The Warriors like their chances with the ball in Monta Ellis' hands and the score tied in the final seconds.
That scenario went horribly wrong Friday night.
Ellis was picked clean by the Indiana Pacers' George Hill as he attempted a drive to the basket. Hill raced in for a layup, was fouled and converted a three-point play with 1.8 seconds left.
Just like that, the Warriors were left to digest a 94-91 loss -- one that left coach Mark Jackson steamed on several fronts.
Replays appeared to show Hill kick the ball right after knocking it free from Ellis. The referees ruled it unintentional and let play continue rather than blow the whistle.
"The referees felt it wasn't intentional, obviously it was," Jackson said. " ... This is just a missed call."
But the Warriors can blame themselves for a performance that included just 18 teamwide assists and 18 turnovers, not to mention soft inside play against Danny Granger (26 points), David West (18 points) and Roy Hibbert (16 rebounds).
The loss spoiled the return of point guard Stephen Curry from an eight-game absence, not to mention the opener of the Warriors' six-game homestand.
"At the end of the day, I don't blame the referees," Jackson said. "We've got to be a better basketball team than we've been. That's just not gonna cut it."
Curry, cleared to return from a sprained right ankle, showed early rust and finished with 12 points on 5-for-15 shooting. He did heat up late, scoring seven straight Warriors points down the stretch of a game that featured an NBA season-high 25 lead changes.
Then Ellis (25 points) rattled off six straight Warriors points, including a runner in the lane with 45.9 seconds left that tied it 91-91.
After a timeout on the other end, Golden State got a stop to set up the last-second dramatics.
Jackson opted not to call timeout and give Indiana a chance to set its defense.
"It's a good play," Curry said. "Monta's strength is using his speed to get to the basket. I think we could use a little more movement, so they don't know what's going to happen."
Curry had an open look on a deep 3-pointer as time expired but was badly off-target.
The Warriors proceeded with caution with Curry, who has endured recurring problems with his ankle all season. He said his ankle felt good enough to play five or six days ago, but he was held out to give it extra rest.
It wasn't determined he would play Friday until about 90 minutes before tipoff, after Curry passed a series of tests to measure the strength in his ankle.
Curry said he was happy to come away with his ankle feeling strong.
As for Hill, the Pacers' hero, he had watched film of Ellis' last-second shot that had beaten Indiana nearly one year to the day Friday.
"What goes around sometimes comes around," Hill said.
"My emotions are pretty high and positive," Rush said during Friday's shootaround. "I don't have any grudge against them.

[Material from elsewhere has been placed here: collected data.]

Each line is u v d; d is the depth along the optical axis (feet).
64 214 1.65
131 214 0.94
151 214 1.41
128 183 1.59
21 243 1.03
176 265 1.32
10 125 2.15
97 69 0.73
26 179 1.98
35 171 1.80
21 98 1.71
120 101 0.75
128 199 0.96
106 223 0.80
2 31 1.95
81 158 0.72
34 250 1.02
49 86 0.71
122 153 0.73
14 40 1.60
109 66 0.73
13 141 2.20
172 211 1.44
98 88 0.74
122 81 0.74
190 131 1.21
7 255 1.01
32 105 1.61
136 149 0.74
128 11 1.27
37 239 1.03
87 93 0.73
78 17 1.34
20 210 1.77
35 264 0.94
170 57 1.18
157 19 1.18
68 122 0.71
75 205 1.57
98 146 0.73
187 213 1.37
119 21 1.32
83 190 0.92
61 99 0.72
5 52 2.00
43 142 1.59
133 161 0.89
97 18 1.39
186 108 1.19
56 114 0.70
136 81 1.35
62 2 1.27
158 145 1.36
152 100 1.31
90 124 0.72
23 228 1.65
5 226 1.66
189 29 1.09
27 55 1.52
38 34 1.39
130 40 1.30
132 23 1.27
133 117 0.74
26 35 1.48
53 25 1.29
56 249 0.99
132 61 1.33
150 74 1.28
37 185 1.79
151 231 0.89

It's a business, and that's how I look at it. I'm happy with where I am right now, so I've got no complaints."
Rush, who scored six points Friday, has quickly established himself as a key man off the bench for Golden State.
"We loved Lou and what he did for us," Curry said. "But as a (small forward) who can come off the bench and be instant offense, and defensively be long and athletic, it allows us to have more depth at that position on the defensive end."
Amundson came in averaging 2.3 points and 2.3 rebounds per game for Indiana. He had no points and one rebound in five minutes of action Friday.
"We have a great stretch," Jackson said. "We're at home. They're not 'gimme' games, but we can really put together a heck of a run right now, and it starts with taking care of business on a nightly basis before you can look at it in a chunk. We're not good enough to look at it in a chunk yet."